Forex Traders who use technical analysis as part of their trading method are already aware of the importance of technical indicators in the entire trading process. With a multitude of complicated and multipurpose indicators available, traders can get confused when choosing a set for their trading purposes.

**Naturally, a common question encountered is: What are the best forex indicators that work? **

The answer is complicated as it greatly depends on the trader’s nature, preferences and experience on the usage of different indicators. While there are no definitive “best”, there are certainly some indicators that have been found to have a demonstrable edge over others when used in forex market. This article aims to highlight three of them.

### 1. Average True Range Indicator:

The Average True Range indicator or ATR is a technical indicator used to calculate the average range price of price candles, over any given period of time. Developed by famous market technical J. Welles Wilder Jr, the indicator is now used by many traders to optimize stop losses and target placements. The main purpose of the ATR indicator is to measure market volatility levels. Traders can learn to interpret the ATR to objectively determine the market volatility in a practical way, allowing them to adapt their trading strategies across multiple market conditions efficiently. The value of the ATR depends on the maximum result among the following three calculations: the current high subtracted by the current low; the absolute value of the current low subtracted by the previous close; and the absolute value of the current high subtracted by the previous close. The highest result among the three calculations is considered as the ATR for the given candle.

### 2. Relative Strength Index:

The Relative Strength Index or RSI as it’s commonly known as an oscillator indicator that emits values between a range of 0 and 100. Originally designed for stock trading, the RSI is now used for determining price momentum objectively.
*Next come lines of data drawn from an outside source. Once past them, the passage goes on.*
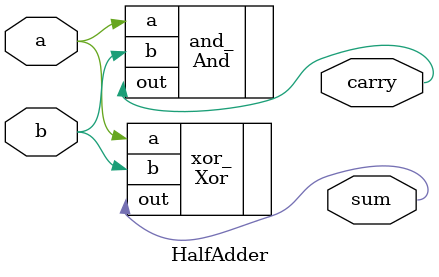
<source format=sv>
module HalfAdder(
	input logic a,
	input logic b,
	output logic sum,
	output logic carry
);
	Xor xor_(
		.a(a),
		.b(b),
		.out(sum)
	);

	And and_(
		.a(a),
		.b(b),
		.out(carry)
	);
endmodule

</source>
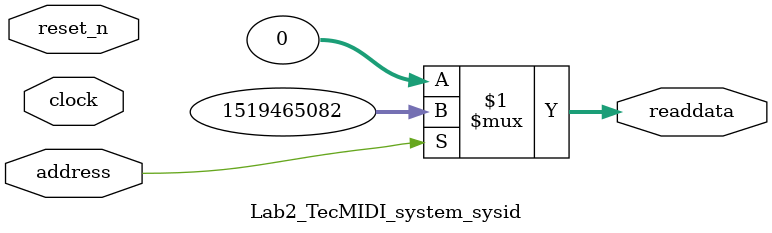
<source format=v>



// synthesis translate_off
`timescale 1ns / 1ps
// synthesis translate_on

// turn off superfluous verilog processor warnings 
// altera message_level Level1 
// altera message_off 10034 10035 10036 10037 10230 10240 10030 

module Lab2_TecMIDI_system_sysid (
               // inputs:
                address,
                clock,
                reset_n,

               // outputs:
                readdata
             )
;

  output  [ 31: 0] readdata;
  input            address;
  input            clock;
  input            reset_n;

  wire    [ 31: 0] readdata;
  //control_slave, which is an e_avalon_slave
  assign readdata = address ? 1519465082 : 0;

endmodule




</source>
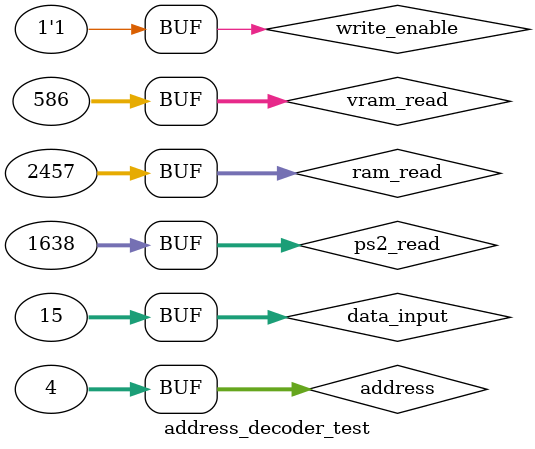
<source format=sv>
module address_decoder_test();

logic write_enable, ram_we, vram_we, ps2_read_ack;
logic[31:0] address, ps2_read, ram_read, vram_read, data_input;
logic[31:0] ram_address, vram_address, ram_data, vram_data, data_output;
												
											
address_decoder DUT(write_enable, address, ps2_read, ram_read, vram_read, 
data_input, ram_we, vram_we, ps2_read_ack, ram_address, vram_address, ram_data, vram_data, data_output);


initial begin
	write_enable = 0; address = 32'h4; ps2_read = 32'h666; ram_read = 32'h999; data_input = 32'hF; vram_read = 32'h24A;
	
	#10 address = 32'h4004;
	#10 write_enable = 1;
	#10 address = 32'h400C;
	#10 write_enable = 0;
	#10 address = 32'h4000;
	#10 write_enable = 1;
	#10 address = 32'h0004;
	
end
endmodule
										
</source>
Typically a high RSI indicates that many of the recent candles are bullish, just as a low RSI means that the recent candles are bearish. It is used a little differently in forex trading. The most effective way to use RSI is to spot momentum divergences in the forex market, especially on intraday trading timeframes. It is to be noted that the RSI is not a magical indicator but rather is used as a kind of filter. It is typically used to pick tops and bottoms, a difficult method for novice traders to follow.

The RSI is used to give the trade an objective indication of the magnitude of the current price momentum. As an oscillator indicator, it only expresses value between 0 and 100, with 100 and 0 representing extreme bearishness and bullishness respectively. Getting a reading of exactly 0 or 100 is extremely rare, which would mean that the recent price action has no hint of weakness and is entirely either bearish or bullish. The RSI value can be calculated as follows: RSI = 100-100/(1+RS), where RS equals to the average gain of the number of bars up divided by the average loss of the number of bars down.

### 3. Exponential Moving Average:

The exponential moving average or EMA is an indicator which falls under the category of moving averages alongside simple moving, smoothed moving, linear weighted and others. It works similar to the ATR indicator as it attempts to adapt to the market volatility. Traders choose the EMA over other moving averages because it gives priority to recent price action over old ones.

The EMA is commonly combined with price action principles, along with trends, structure and candlelight analysis to create objective trend- continuation strategy rules. Ti can thus be used to objectively define the trend. For instance, if the price level is above the EMA, the trader might look for longs and consequently look for shorts if the price falls below the EMA. The EMA can also act as either a dynamic resistance or support zone, which can be used to placing stop losses. The main edge that the EMA seems to have over other indicators is that it attaches even more weight to the most recent price data in an exponential fashion rather than in a linear fashion.

There are three steps involved in the EMA calculation. To calculate a 5 Period EMA, we first have to calculate the simple moving average. Next we calculate the multiplier, which in this case, is 2÷ (Number of periods, in this case 5) +1 = 2÷5+1=33.33%. This is followed by calculating the EMA= {Close – EMA (previous day)}* multiplier + EMA of the previous day.

The above three are just a few examples of some of the most used simple indicators used by many forex traders. As with almost all indicators, a large part of the trader’s success depends on how well they grasp the concept of a particular indicator and how they apply it. This requires a definite level of skill, experience, and technical know-how.